A patient comes into the office with painful ear swelling, stating that the pain has been increasing gradually from the time it began two weeks earlier. He was started on antibiotics by his primary care doctor, but that did not help, nor did another antibiotic started by his ENT. He previously has been seen in the office for tinnitus.
The patient says he did not have an insect bite or other trauma to his ear, and he has not recently traveled outside California. He states that his ear otherwise had never had swelling, though he has had a few occasions when his nose became very erythematosus. He took antibiotics for that, and, while they did not help, the nose problem gradually subsided. The figure to the right shows an image of his ear.
What is your diagnosis? See p. 18.
Diagnosis: Relapsing Polychondritis
By Hamid R. Djalilian, MD
The most common cause of a painful red auricle is an infectious etiology—generally an insect bite or the extension of an otitis externa, which often occurs in adults. Otitis externa starts in the external auditory canal skin and, without treatment, can gradually migrate to the pinna and involve the entire auricle. The infection tends to spread anteriorly and inferiorly, affecting the facial and neck skin but rarely involving the scalp.
If not treated, the infection eventually will spread to the auricular cartilage and its overlying perichondrium, resulting in perichondritis. Patients with this condition have redness of the entire skin of the auricle, including the lobule. Those with auricular cellulitis, a skin infection not involving the cartilage, have ear discomfort but not severe pain. The most common bacterial cause of these infections is Pseudomonas spp. or Staphylococcus aureus. Once the cartilage is involved, intravenous antibiotics are the only option.
Polymicrobial infections of the auricle are caused by insect bites, usually mosquito or spider bites. These infections tend to occur a few days after the initial bite, by which time the patient has forgotten about it. The redness of the skin spreads slowly to the entire auricle. When the infection is caught early in a patient with a normal immune system, oral antibiotics can be used. In those who have diabetes, are otherwise immunocompromised, or have an advanced infection involving the face, treatment will require intravenous antibiotics.
The patient in this scenario had relapsing polychondritis, an autoimmune condition affecting hyaline cartilage, which is found in the ears, nose, larynx, and trachea, and multiple systems in the body. The inflammatory reaction of the cartilage, or chondritis, leads to many of the manifestations seen clinically. The diagnosis depends on the presence of at least three of the following six criteria:
* Auricular chondritis.
* Non-erosive seronegative polyarthritis.
* Nasal chondritis.
* Ocular inflammation.
* Respiratory tract chondritis.
* Audiovestibular damage.
Other diagnostic criteria include chondritis in two of three sites (auricular, nasal, or laryngotracheal), or chondritis in one of these sites plus two other features, including ocular inflammation, audiovestibular damage, or seronegative inflammatory arthritis.
The manifestations of this condition in the ear are the most common clinical signs. Inflammation of the auricular cartilage can be unilateral or bilateral, and it occurs in 83 percent of patients. The condition usually presents with acute or subacute pain, swelling, and redness of the ear. The inflammation characteristically does not involve the lobule, as the lobule does not contain cartilage.

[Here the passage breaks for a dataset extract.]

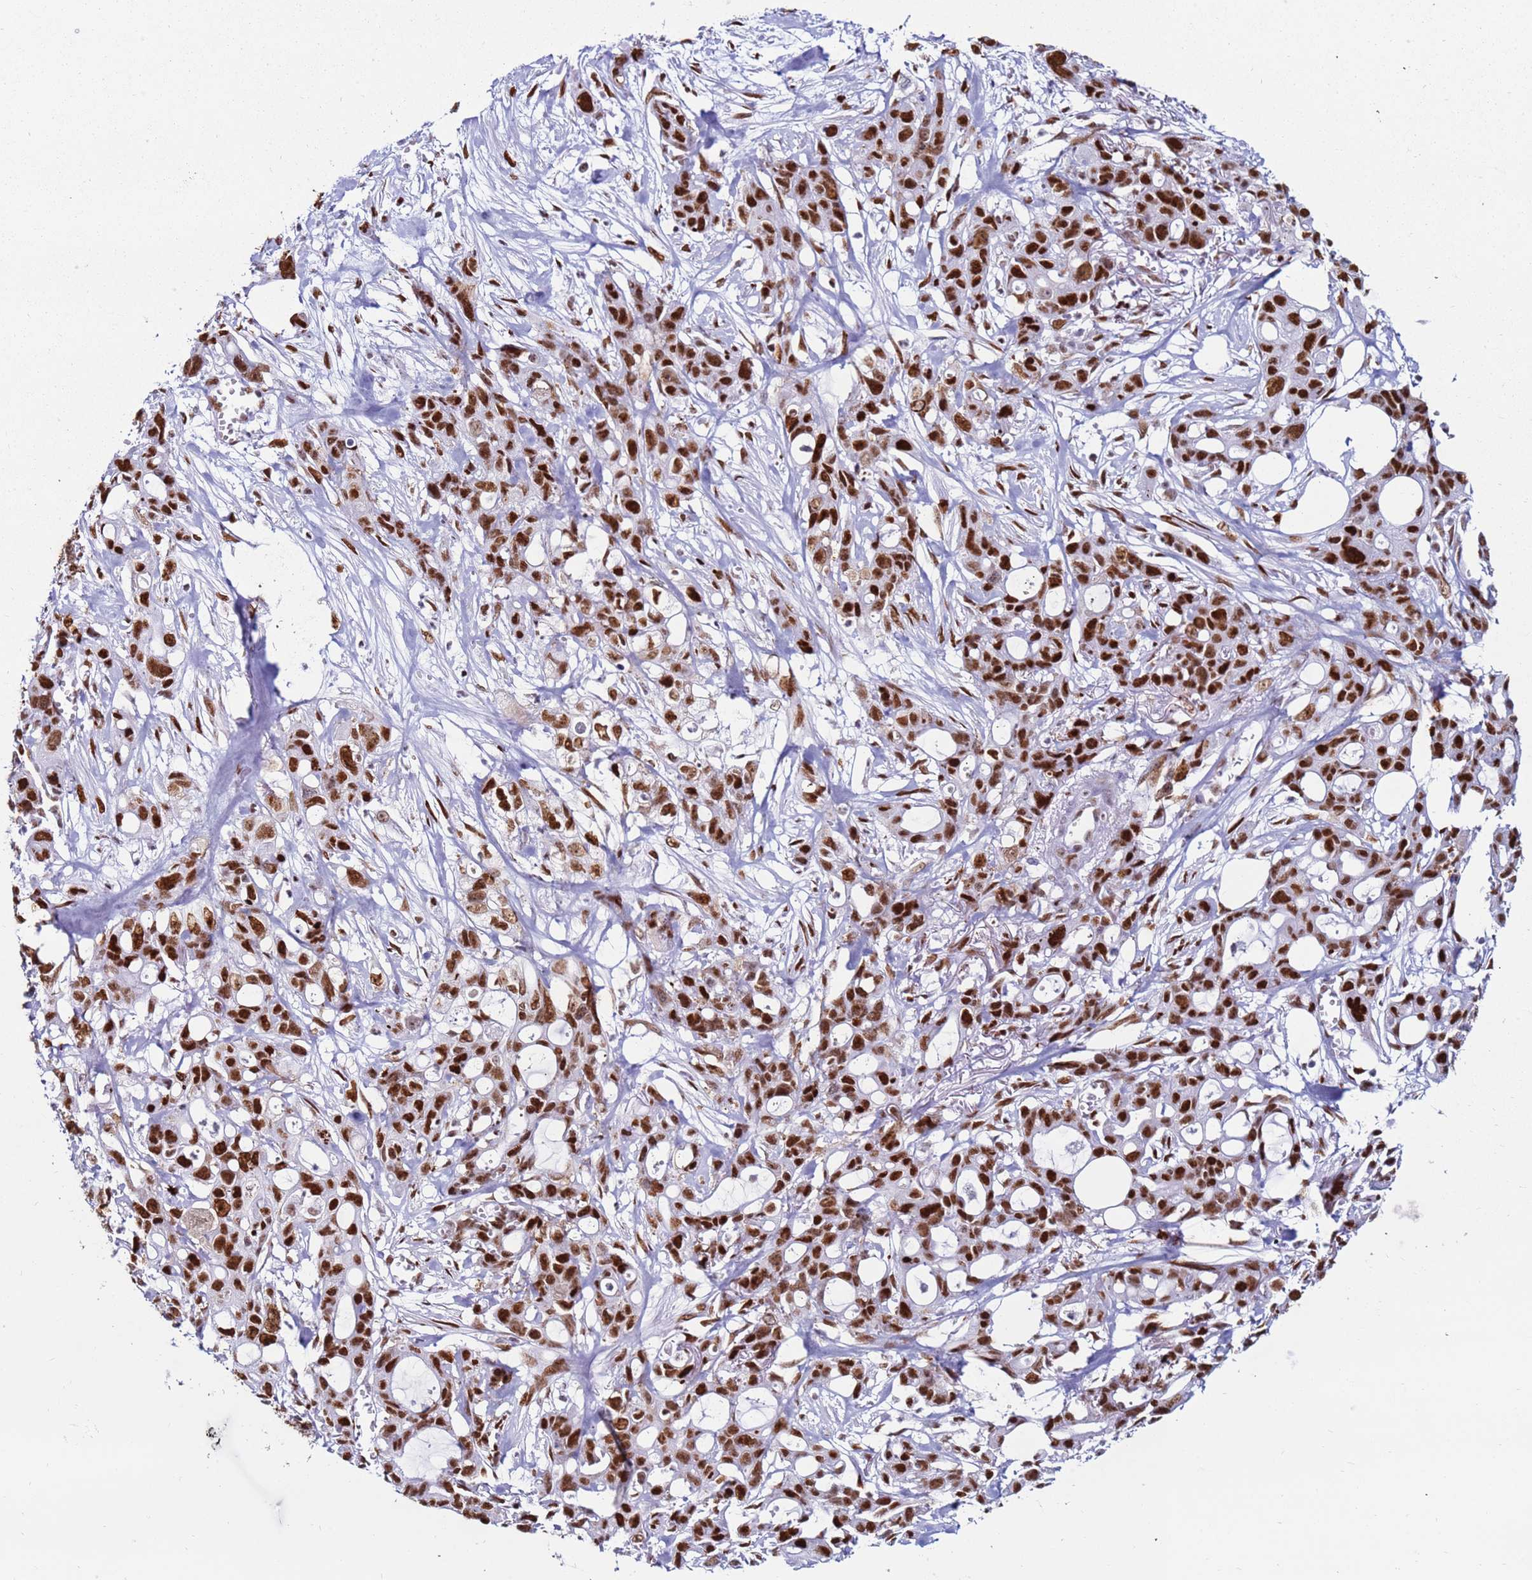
{"staining": {"intensity": "strong", "quantity": ">75%", "location": "nuclear"}, "tissue": "ovarian cancer", "cell_type": "Tumor cells", "image_type": "cancer", "snomed": [{"axis": "morphology", "description": "Cystadenocarcinoma, mucinous, NOS"}, {"axis": "topography", "description": "Ovary"}], "caption": "The micrograph shows a brown stain indicating the presence of a protein in the nuclear of tumor cells in ovarian cancer.", "gene": "KPNA4", "patient": {"sex": "female", "age": 70}}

Conductive hearing loss can occur due to edema of the ear canal or Eustachian tube dysfunction and possible serous otitis media. Hearing loss also can be sensorineural, resulting from inflammation of the internal auditory artery. Chronic auricular cartilage inflammation can cause loss of the auricular structure and lead to a floppy or deformed ear. Some patients may manifest a cauliflower ear in the long term.

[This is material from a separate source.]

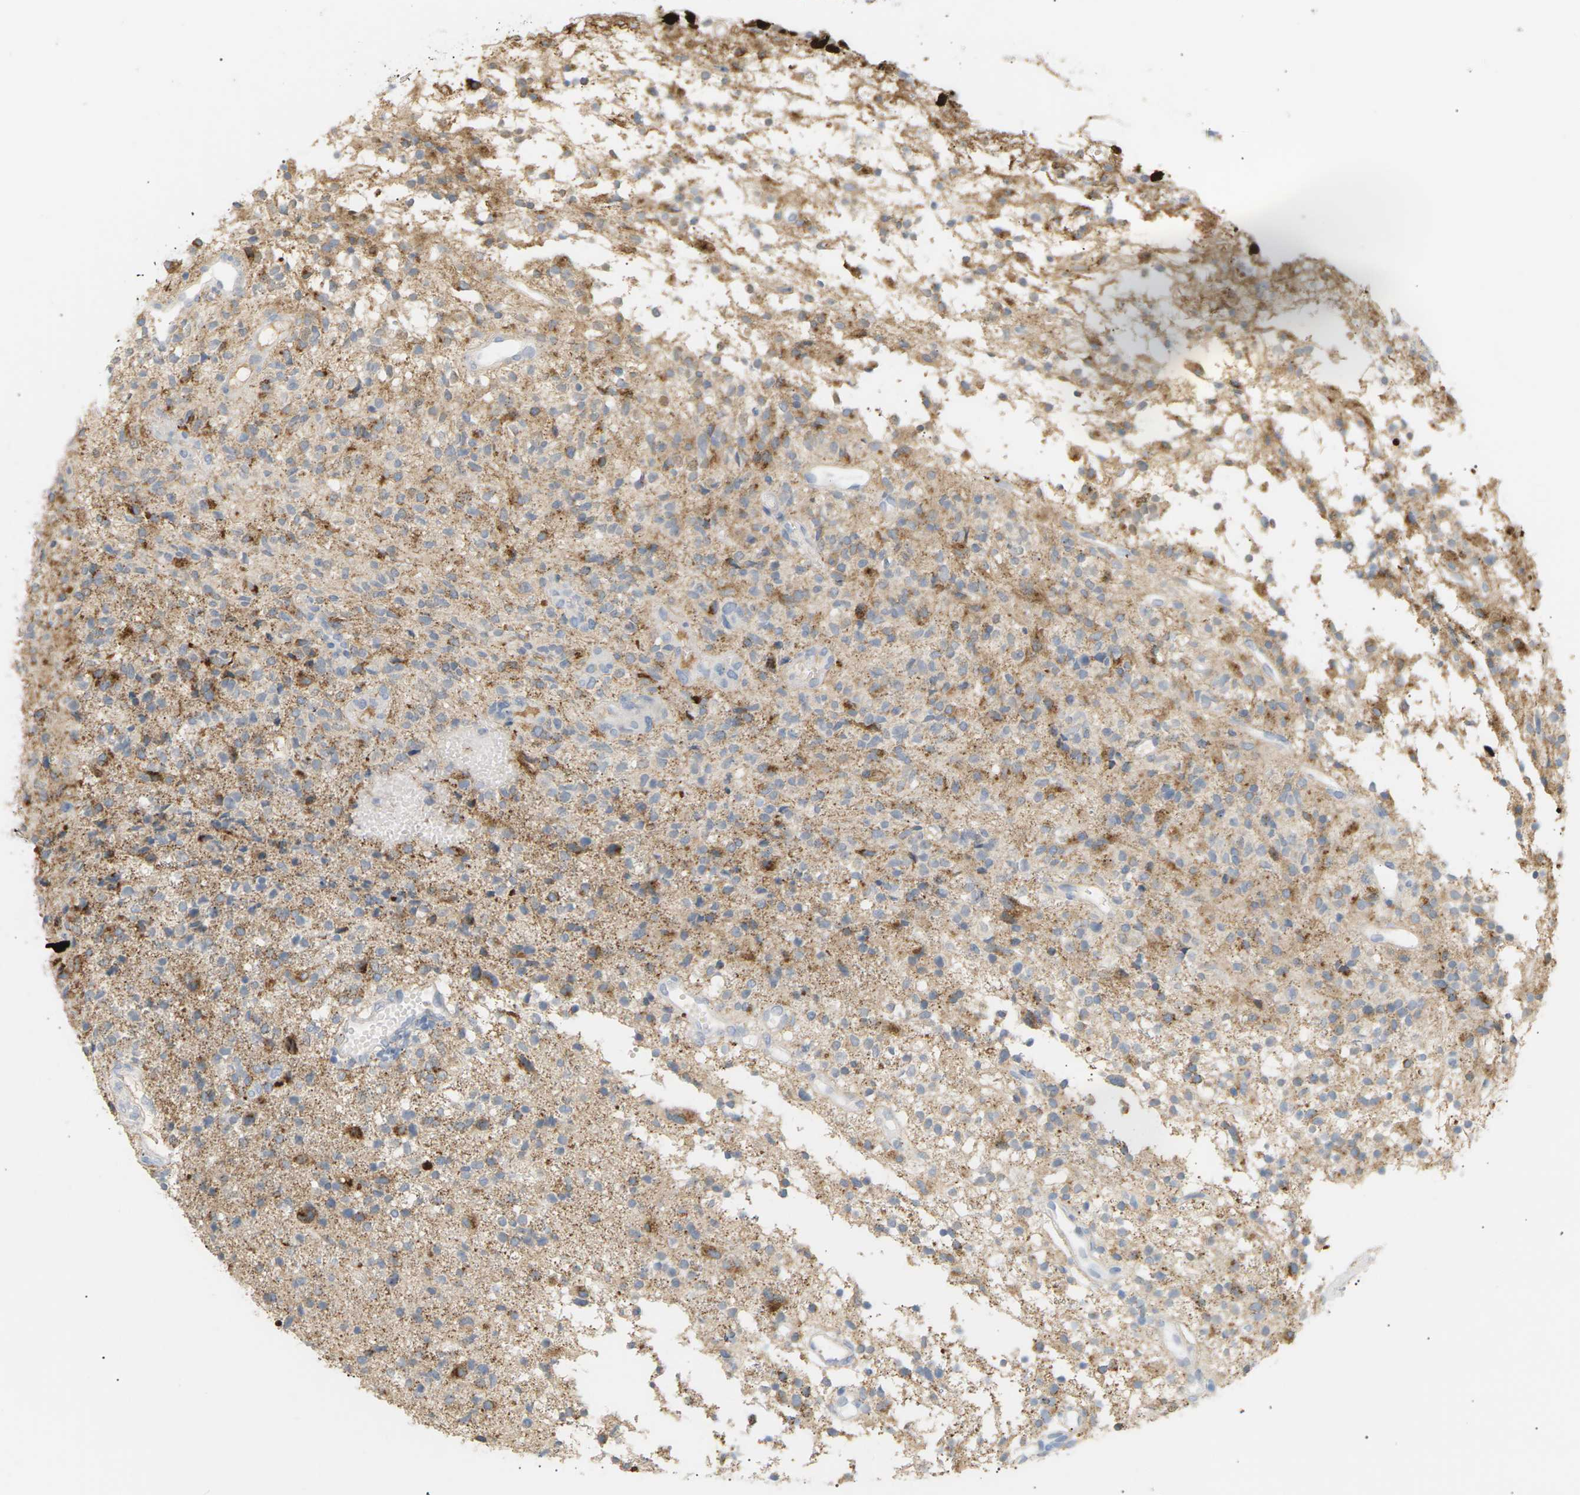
{"staining": {"intensity": "negative", "quantity": "none", "location": "none"}, "tissue": "glioma", "cell_type": "Tumor cells", "image_type": "cancer", "snomed": [{"axis": "morphology", "description": "Glioma, malignant, High grade"}, {"axis": "topography", "description": "Brain"}], "caption": "IHC of high-grade glioma (malignant) reveals no positivity in tumor cells.", "gene": "CLU", "patient": {"sex": "female", "age": 59}}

Musculoskeletal manifestations include joint pain, especially in the chest joints, costochondral joint (between the ribs and sternum), and sternoclavicular joint (between the sternum and the collarbone). Arthritis can occur in other joints and is usually asymmetric, only affecting one side, unlike osteoarthritis, which usually affects both sides in a symmetric fashion.
Chondritis of the nasal cartilage occurs in 61 percent of patients, with symptoms of nasal obstruction, crusting, drainage, and bleeding. Over time, if the nasal chondritis continues, it can destroy the nasal septum and cause the nose to collapse. When the inflammation involves the larynx, trachea, or bronchi, the problem could be life-threatening because of airway narrowing. Patients can have hoarseness, loss of voice, wheezing, cough, or shortness of breath.
These patients generally are treated by a rheumatologist, who will check multiple blood studies to evaluate for the presence of other autoimmune conditions that can occur in conjunction with relapsing polychondritis. The prognosis depends on the aggressiveness of the disease. Patients are given immunosuppressive agents for prevention or treatment of an acute attack.